Le siège de l’Organisation des Nations Unies à New York (Photo AFP).
Le siège de l’Organisation des Nations Unies à New York (Photo AFP).
PAPEETE, 2 octobre 2019 - La commission onusienne en charge des questions de décolonisation doit se réunir en début de semaine prochaine à New York.  
 
Réinscrite en mai 2013 sur la liste onusienne des collectivités non-autonomes, le cas de la Polynésie française sera évoqué cette année comme depuis 2014 dans la prochaine résolution proposée par la 4e commission en charge des questions de décolonisation.
Edouard Fritch prévoit d’intervenir le 8 octobre prochain devant cette instance onusienne. Si rien ne filtre dans l’entourage du président polynésien sur le détail de son intervention, on nous assure qu’il insistera, comme depuis 2016, pour expliquer aux auditeurs de la commission les différents aspects du statut d’autonomie de la Polynésie, et l’étendue des prérogatives de l’exécutif polynésien.

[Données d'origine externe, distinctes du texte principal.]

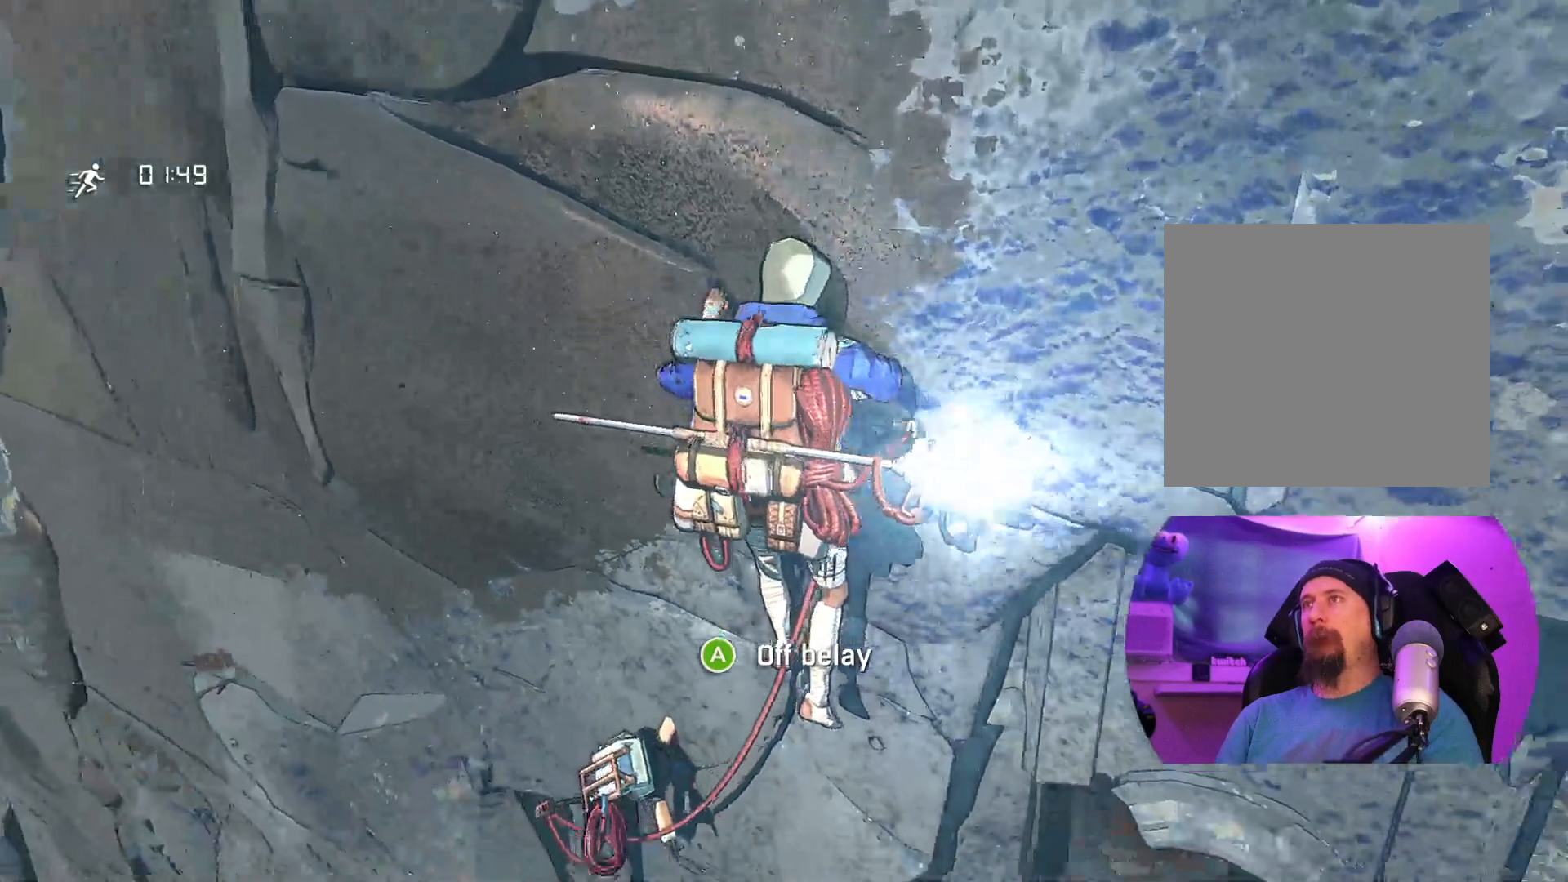
{"buttons": [], "left_stick": "up-left", "right_stick": "center", "events": [[50, "left_stick", "left"], [133, "right_stick", "center"], [167, "left_stick", "center"], [367, "left_stick", "up-left"]]}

Il soulignera que le partenariat de la collectivité avec l’Etat est voulu par une grande majorité de Polynésiens, comme peuvent en attester les résultats des dernières élections territoriales. De son côté fidèle à une politique de la chaise vide menée depuis 2014, à moins d’un improbable coup de théâtre, aucun représentant en titre de la diplomatie française ne devrait être présent pour aborder officiellement la question polynésienne devant cette commission.

L’année dernière, le coup de théâtre était venu d’Oscar Temaru. Il avait été ourdi dans la plus grande discrétion pour se réserver le meilleur impact et une visibilité internationale. La déclaration était tombée sèchement lorsque, le 9 octobre, le leader indépendantiste avait annoncé devant les membres de la 4e commission de l’ONU le dépôt d’une "plainte" (un signalement en réalité) devant la Cour pénale internationale pour crime contre l'humanité. En ligne de mire : "tous les présidents français" encore vivants ayant été en exercice lors des expérimentations nucléaires en Polynésie. Hasard du calendrier ou conséquence : s’en est suivi pour le leader indépendantiste une série d'ennuis avec la justice : perte de son siège à l’assemblée, suite au rejet de ses comptes de campagne, et une condamnation en correctionnelle - qu’il estime en lien - dans l’affaire Radio Tefana. Une situation que comptent dénoncer les pétitionnaires indépendantistes, cette année à New York.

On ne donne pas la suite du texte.